Required action 1 ::
In the passage on Newcomen's steam engine, translate this sentence into Spanish: "Historians have long debated the extent to which science contributed to the Industrial Revolution."

Excerpt ::
# # # # #

Up to recently there’s been no convincing account of how Newcomen could have learned of Papin. But now Wooton has discovered the likeliest link, a book by Papin with the unpromising title A Continuation of the New Digester of Bones. The book has been neglected by historians, not surprisingly, but sold well in its own day. It gives plans for a pressure cooker (hence the title). But it also contains detailed descriptions both of vacuum powered piston, and of the use of steam condensation to produce a vacuum: just what Newcomen needed to put together to build his first engine. Wooton writes:

Newcomen’s steam engine is a bit like a locked-room plot in a detective story. Here is a dead body in a locked room: How did the murderer get in and out, and what did he use as a weapon? … We cannot exclude the possibility that Newcomen went to London and met Papin in 1687 … But we do not need to imagine such a meeting. With a copy of the Continuation in his hands, Newcomen would have known almost everything that Papin knew about how to harness atmospheric pressure to build an engine. … From this unintended encounter, I believe, the steam engine was born.

He concludes:

Historians have long debated the extent to which science contributed to the Industrial Revolution. The answer is: far more than they have been prepared to acknowledge. Papin had worked with two of the greatest scientists of the day, Huygens and Boyle. He was a Fellow of the Royal Society and a professor of mathematics. … Newcomen picked up … where Papin began. In doing so he inherited some of the most advanced theories and some of the most sophisticated technology produced in the seventeenth century. … First came the science, then came the technology.

# # # # #

Given information ::
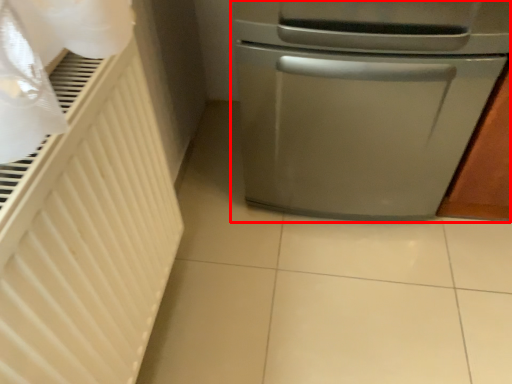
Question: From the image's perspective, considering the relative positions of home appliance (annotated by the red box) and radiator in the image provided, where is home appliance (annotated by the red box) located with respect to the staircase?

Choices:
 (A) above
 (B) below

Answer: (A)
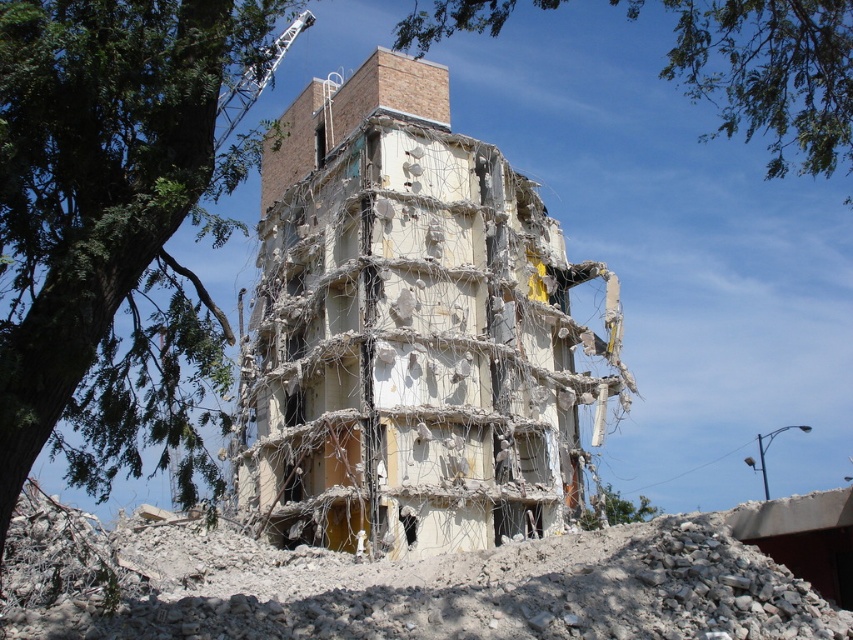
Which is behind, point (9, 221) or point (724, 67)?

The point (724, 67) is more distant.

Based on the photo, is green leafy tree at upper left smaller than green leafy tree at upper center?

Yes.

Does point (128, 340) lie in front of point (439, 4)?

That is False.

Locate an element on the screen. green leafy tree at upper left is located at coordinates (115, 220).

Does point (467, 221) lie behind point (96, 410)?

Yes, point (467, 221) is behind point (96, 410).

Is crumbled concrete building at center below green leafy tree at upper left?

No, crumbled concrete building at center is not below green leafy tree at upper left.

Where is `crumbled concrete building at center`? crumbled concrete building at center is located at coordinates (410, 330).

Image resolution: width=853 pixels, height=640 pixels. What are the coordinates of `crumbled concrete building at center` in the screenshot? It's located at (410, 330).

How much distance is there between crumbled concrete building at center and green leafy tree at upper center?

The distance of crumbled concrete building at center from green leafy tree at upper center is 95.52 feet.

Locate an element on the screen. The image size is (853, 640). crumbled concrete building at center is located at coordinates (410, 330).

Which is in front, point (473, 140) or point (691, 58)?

# # # # #

Required action 2 ::
Format the listing, from its very beginning down through the line containing "Answer: (A)", as a numbered list with blank lines dropped and the pictures left out.

Reply 1 ::
Los historiadores han debatido durante mucho tiempo hasta qué punto la ciencia contribuyó a la Revolución Industrial.

Reply 2 ::
1. Question: From the image's perspective, considering the relative positions of home appliance (annotated by the red box) and radiator in the image provided, where is home appliance (annotated by the red box) located with respect to the staircase?
2. Choices:
3.  (A) above
4.  (B) below
5. Answer: (A)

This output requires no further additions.